W2- Machine Learning Data Lifecycle in Production Flashcards
Normalizations (MinMaxScaler) are usually good if you know that the distribution of your data is not ____ .
Gaussian
What are Feature crosses?
Well, they combine multiple features together into a new feature. That’s fundamentally what a feature across.
It encodes non-linearity in the feature space, or encodes the same information in fewer features.
You are working on a taxi tip prediction model and your raw dataset has columns for the latitude and longitude of both pickup and dropoff locations. These do not assume a Gaussian distribution.
Is the below feature engineering process useful? Why?
Because the data does not assume a Gaussian distribution, you should normalize these location features following the formula: Xnorm = (X - Xmin)/(Xmax - Xmin) This puts the values into the range [0,1] so it can help the training converge faster.
It’s not useful.
Normalization of the raw data implies that these geographic coordinates carry quantitative meaning. In this application, that can be counter-intuitive. For example: given all other features are constant, you can’t always say that a bigger tip will be given just because the pickup location is 1 degree longitude “greater” than a previous trip.
What are 4 of the issues of doing feature engineering at scale?
- Inconsistencies in feature engineering (different code paths for serving vs training e.g. example of using python for training vs java for serving)
- Preprocessing granularity
- Preprocessing training dataset
- Optimizing instance-level transformation
What are the benefits of using tf.transform?
- Emitted tf.graph holds all the necessary constants (like training set mean for standardscaling) and transformations
- Focus on data preprocessing only at training time
- Works in-line during both training and serving
- No need for preprocessing code at serving time
- Consistently applied transformations irrespective of deployment platform
With Tensorflow Transform, you can preprocess data using the same code for both training a model and serving inferences in production. True/False
C2-W2-Lab1
True
It provides several utility functions for common preprocessing tasks including creating features that require a full pass over the training dataset.
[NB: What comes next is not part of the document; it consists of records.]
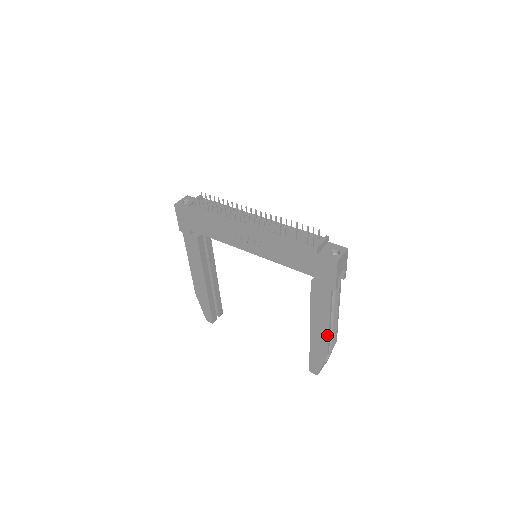
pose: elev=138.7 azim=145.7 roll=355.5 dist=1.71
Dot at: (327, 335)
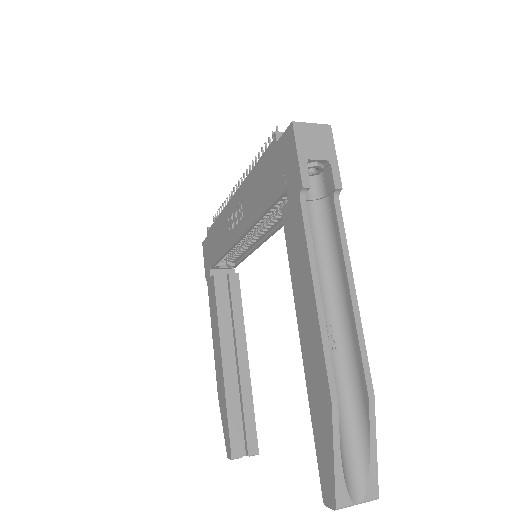
Dot at: (318, 330)
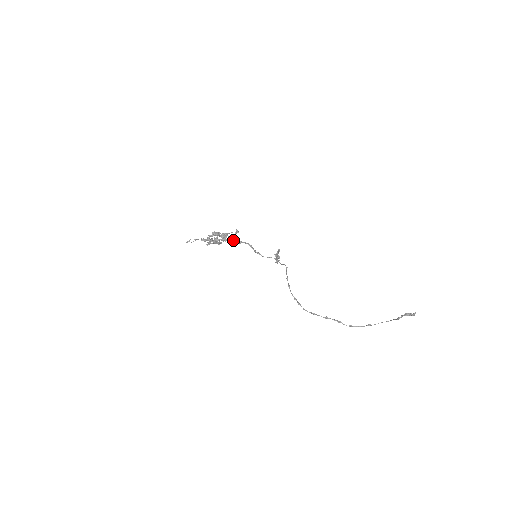
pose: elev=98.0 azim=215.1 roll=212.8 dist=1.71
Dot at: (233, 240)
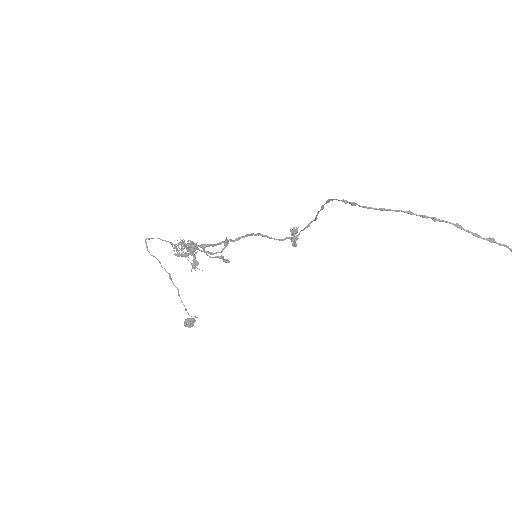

What are the outputs of Tensorflow Transform?
C2-W2-Lab1
The outputs are the transformed features and a TensorFlow graph which you can use for both training and serving.
Using the same graph for both training and serving can prevent feature skew, since the same transformations are applied in both stages.
What’s the difference between a tensorflow operation and tensorflow transfrom analyzer?
C2-W2-Lab1: Create a preprocessing function
unlike TensorFlow ops they only run once during training, and typically make a full pass over the entire training dataset. They create tensor constants, which are added to your graph. For example, tft.min computes the minimum of a tensor over the training dataset.
What are the main steps of TensorFlow Transform to preprocess input data?
C2-W2-Lab1
Collect raw data
Define metadata
Create a preprocessing function
Generate a constant graph with the required transformations
Like TFDV, Tensorflow Transform also uses ____ for deployment scalability and flexibility.
C2-W2-Lab1:Create a preprocessing function
Apache Beam
What do:
ExampleGen
StatisticsGen
SchemaGen
ExampleValidator
Transform
do in a TFX pipeline?
C2-W2-Lab2
ingest data from a base directory with ExampleGen
compute the statistics of the training data with StatisticsGen
infer a schema with SchemaGen
detect anomalies in the evaluation data with ExampleValidator
preprocess the data into features suitable for model training with Transform
What are the steps of building a data pipeline using Tensorflow Extended (TFX) to prepare features from a dataset?
C2W2-Assignment
- create an InteractiveContext to run TFX components interactively
- use TFX ExampleGen component to split your dataset into training and evaluation datasets
- generate the statistics and the schema of your dataset using TFX StatisticsGen and SchemaGen components
- validate the evaluation dataset statistics using TFX ExampleValidator
- performe feature engineering using the TFX Transform component
we refer to the outputs of pipeline components as artifacts